39 // Antoine Arnault
Communications Director, Louis Vuitton; Age: 30
The son of LVMH chairman and CEO Bernard Arnault, Antoine Arnault could successfully cruise on nepotism. Instead, as communications director for Louis Vuitton, fashion’s most coveted monogrammed brand, Antoine has made proactive—and sometimes risky—plays. In 2003, he used part of his $250 million annual advertising budget to land Jennifer Lopez for a campaign, winking at how the label’s appeal extends all the way to the block. This year, he persuaded Mikhail Gorbachev to pose for an ad, at the same time satisfying the mainstream with vampy shots of Scarlett Johansson. Those renegade moves—balanced by an austere personal style just like his father’s—bode well for Antoine’s possible future as the leader of one of the world’s biggest fashion brands.

40 // Steven Rubenstein
President, Rubenstein Communications; Age: 38
Forget spin; in the world of public relations, Steven Rubenstein is the ultimate wash-and-rinse man.

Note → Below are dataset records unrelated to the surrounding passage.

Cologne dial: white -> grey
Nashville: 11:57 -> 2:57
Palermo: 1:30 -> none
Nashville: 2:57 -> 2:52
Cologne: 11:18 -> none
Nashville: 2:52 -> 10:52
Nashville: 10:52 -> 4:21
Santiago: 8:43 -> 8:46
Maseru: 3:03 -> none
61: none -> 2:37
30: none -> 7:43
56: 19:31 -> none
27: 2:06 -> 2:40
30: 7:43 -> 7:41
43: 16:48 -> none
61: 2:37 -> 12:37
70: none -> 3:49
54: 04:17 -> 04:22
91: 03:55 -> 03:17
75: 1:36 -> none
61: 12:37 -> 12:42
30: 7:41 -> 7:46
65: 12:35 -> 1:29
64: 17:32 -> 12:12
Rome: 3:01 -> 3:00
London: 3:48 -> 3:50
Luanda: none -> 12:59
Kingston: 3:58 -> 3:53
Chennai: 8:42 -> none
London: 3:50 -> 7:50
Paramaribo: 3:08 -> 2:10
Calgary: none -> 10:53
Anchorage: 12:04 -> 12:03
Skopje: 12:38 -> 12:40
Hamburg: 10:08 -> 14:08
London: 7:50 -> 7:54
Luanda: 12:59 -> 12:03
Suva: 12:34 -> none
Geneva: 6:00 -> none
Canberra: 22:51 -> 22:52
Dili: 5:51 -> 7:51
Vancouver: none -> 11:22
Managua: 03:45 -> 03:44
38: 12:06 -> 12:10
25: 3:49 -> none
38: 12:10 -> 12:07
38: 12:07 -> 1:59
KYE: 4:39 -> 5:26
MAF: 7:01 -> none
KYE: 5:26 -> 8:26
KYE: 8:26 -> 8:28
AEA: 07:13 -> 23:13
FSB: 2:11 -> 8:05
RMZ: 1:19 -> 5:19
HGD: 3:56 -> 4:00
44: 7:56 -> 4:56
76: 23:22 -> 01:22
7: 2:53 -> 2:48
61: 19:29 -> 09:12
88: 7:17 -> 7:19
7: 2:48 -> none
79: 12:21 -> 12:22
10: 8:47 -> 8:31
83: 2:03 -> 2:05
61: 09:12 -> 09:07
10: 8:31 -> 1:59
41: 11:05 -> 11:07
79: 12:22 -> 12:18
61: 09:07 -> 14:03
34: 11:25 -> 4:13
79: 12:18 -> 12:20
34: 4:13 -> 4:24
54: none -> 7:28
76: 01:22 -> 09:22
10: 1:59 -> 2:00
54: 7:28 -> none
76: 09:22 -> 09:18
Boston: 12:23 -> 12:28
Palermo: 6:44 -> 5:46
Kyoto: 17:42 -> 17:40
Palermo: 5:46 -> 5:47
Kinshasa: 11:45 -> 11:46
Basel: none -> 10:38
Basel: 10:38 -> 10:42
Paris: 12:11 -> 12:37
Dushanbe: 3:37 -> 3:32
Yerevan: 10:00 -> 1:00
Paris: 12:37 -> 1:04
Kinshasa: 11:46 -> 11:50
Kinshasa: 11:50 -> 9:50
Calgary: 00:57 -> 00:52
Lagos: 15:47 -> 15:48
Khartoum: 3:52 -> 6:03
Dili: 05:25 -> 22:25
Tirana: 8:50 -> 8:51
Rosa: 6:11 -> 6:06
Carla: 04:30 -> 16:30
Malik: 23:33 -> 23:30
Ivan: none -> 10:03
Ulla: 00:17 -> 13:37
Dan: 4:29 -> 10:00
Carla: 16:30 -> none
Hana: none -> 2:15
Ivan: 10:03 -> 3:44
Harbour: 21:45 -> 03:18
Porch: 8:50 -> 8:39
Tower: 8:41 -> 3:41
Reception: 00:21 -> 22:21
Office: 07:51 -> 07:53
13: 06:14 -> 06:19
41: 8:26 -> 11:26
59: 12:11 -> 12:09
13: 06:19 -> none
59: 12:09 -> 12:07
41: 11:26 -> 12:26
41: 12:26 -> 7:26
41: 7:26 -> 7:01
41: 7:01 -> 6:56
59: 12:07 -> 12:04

The power broker has done damage control for Naomi Campbell and HBO’s embattled ex-honcho Chris Albrecht, among others, all while burnishing the images of corporate clients like the New York Post. The son of the godfather of New York PR, Howard Rubenstein, he’s fast becoming the first guy celebrities and corporations call in a crisis—provided he hasn’t already picked up the phone to offer advice. Rubenstein’s insider leverage can quash most negative stories before they get out, but when one does leak, he uses a frontal attack to control it. But even that approach is designed to quell controversy: He starts every conversation by stating, “I’m not going to lie to you.”